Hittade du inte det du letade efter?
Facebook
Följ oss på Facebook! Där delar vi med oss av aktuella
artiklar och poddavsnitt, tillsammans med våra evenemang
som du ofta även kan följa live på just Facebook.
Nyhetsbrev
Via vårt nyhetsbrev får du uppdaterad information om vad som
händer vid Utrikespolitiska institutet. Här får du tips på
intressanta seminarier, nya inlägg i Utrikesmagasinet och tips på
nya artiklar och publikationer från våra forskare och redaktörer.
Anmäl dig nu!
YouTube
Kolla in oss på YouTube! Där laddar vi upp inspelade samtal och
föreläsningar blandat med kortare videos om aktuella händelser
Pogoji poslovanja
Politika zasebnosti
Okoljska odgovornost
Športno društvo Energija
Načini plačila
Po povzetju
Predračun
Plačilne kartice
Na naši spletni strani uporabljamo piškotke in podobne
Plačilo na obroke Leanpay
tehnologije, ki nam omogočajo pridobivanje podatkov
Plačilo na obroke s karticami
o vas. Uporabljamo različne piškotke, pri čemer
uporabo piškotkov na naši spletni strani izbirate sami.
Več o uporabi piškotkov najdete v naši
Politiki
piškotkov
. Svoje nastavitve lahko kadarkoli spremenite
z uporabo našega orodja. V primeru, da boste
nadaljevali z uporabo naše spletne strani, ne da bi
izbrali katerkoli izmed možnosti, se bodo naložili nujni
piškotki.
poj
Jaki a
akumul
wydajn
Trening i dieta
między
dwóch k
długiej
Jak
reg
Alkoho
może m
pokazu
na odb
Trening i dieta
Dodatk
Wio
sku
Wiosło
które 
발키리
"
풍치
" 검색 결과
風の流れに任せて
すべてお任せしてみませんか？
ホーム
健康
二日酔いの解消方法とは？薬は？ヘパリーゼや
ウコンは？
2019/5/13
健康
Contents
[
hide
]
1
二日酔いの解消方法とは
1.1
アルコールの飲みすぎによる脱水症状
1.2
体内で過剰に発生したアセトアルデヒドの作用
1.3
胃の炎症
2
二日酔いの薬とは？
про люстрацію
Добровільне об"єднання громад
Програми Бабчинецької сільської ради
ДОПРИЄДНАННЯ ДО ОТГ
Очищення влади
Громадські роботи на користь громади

◆ PROBLEM
Set down the entries above once more, verbatim.

◆ SOLUTION TO THIS PROBLEM
Hittade du inte det du letade efter?
Facebook
Följ oss på Facebook! Där delar vi med oss av aktuella
artiklar och poddavsnitt, tillsammans med våra evenemang
som du ofta även kan följa live på just Facebook.
Nyhetsbrev
Via vårt nyhetsbrev får du uppdaterad information om vad som
händer vid Utrikespolitiska institutet. Här får du tips på
intressanta seminarier, nya inlägg i Utrikesmagasinet och tips på
nya artiklar och publikationer från våra forskare och redaktörer.
Anmäl dig nu!
YouTube
Kolla in oss på YouTube! Där laddar vi upp inspelade samtal och
föreläsningar blandat med kortare videos om aktuella händelser
Pogoji poslovanja
Politika zasebnosti
Okoljska odgovornost
Športno društvo Energija
Načini plačila
Po povzetju
Predračun
Plačilne kartice
Na naši spletni strani uporabljamo piškotke in podobne
Plačilo na obroke Leanpay
tehnologije, ki nam omogočajo pridobivanje podatkov
Plačilo na obroke s karticami
o vas. Uporabljamo različne piškotke, pri čemer
uporabo piškotkov na naši spletni strani izbirate sami.
Več o uporabi piškotkov najdete v naši
Politiki
piškotkov
. Svoje nastavitve lahko kadarkoli spremenite
z uporabo našega orodja. V primeru, da boste
nadaljevali z uporabo naše spletne strani, ne da bi
izbrali katerkoli izmed možnosti, se bodo naložili nujni
piškotki.
poj
Jaki a
akumul
wydajn
Trening i dieta
między
dwóch k
długiej
Jak
reg
Alkoho
może m
pokazu
na odb
Trening i dieta
Dodatk
Wio
sku
Wiosło
które 
발키리
"
풍치
" 검색 결과
風の流れに任せて
すべてお任せしてみませんか？
ホーム
健康
二日酔いの解消方法とは？薬は？ヘパリーゼや
ウコンは？
2019/5/13
健康
Contents
[
hide
]
1
二日酔いの解消方法とは
1.1
アルコールの飲みすぎによる脱水症状
1.2
体内で過剰に発生したアセトアルデヒドの作用
1.3
胃の炎症
2
二日酔いの薬とは？
про люстрацію
Добровільне об"єднання громад
Програми Бабчинецької сільської ради
ДОПРИЄДНАННЯ ДО ОТГ
Очищення влади
Громадські роботи на користь громади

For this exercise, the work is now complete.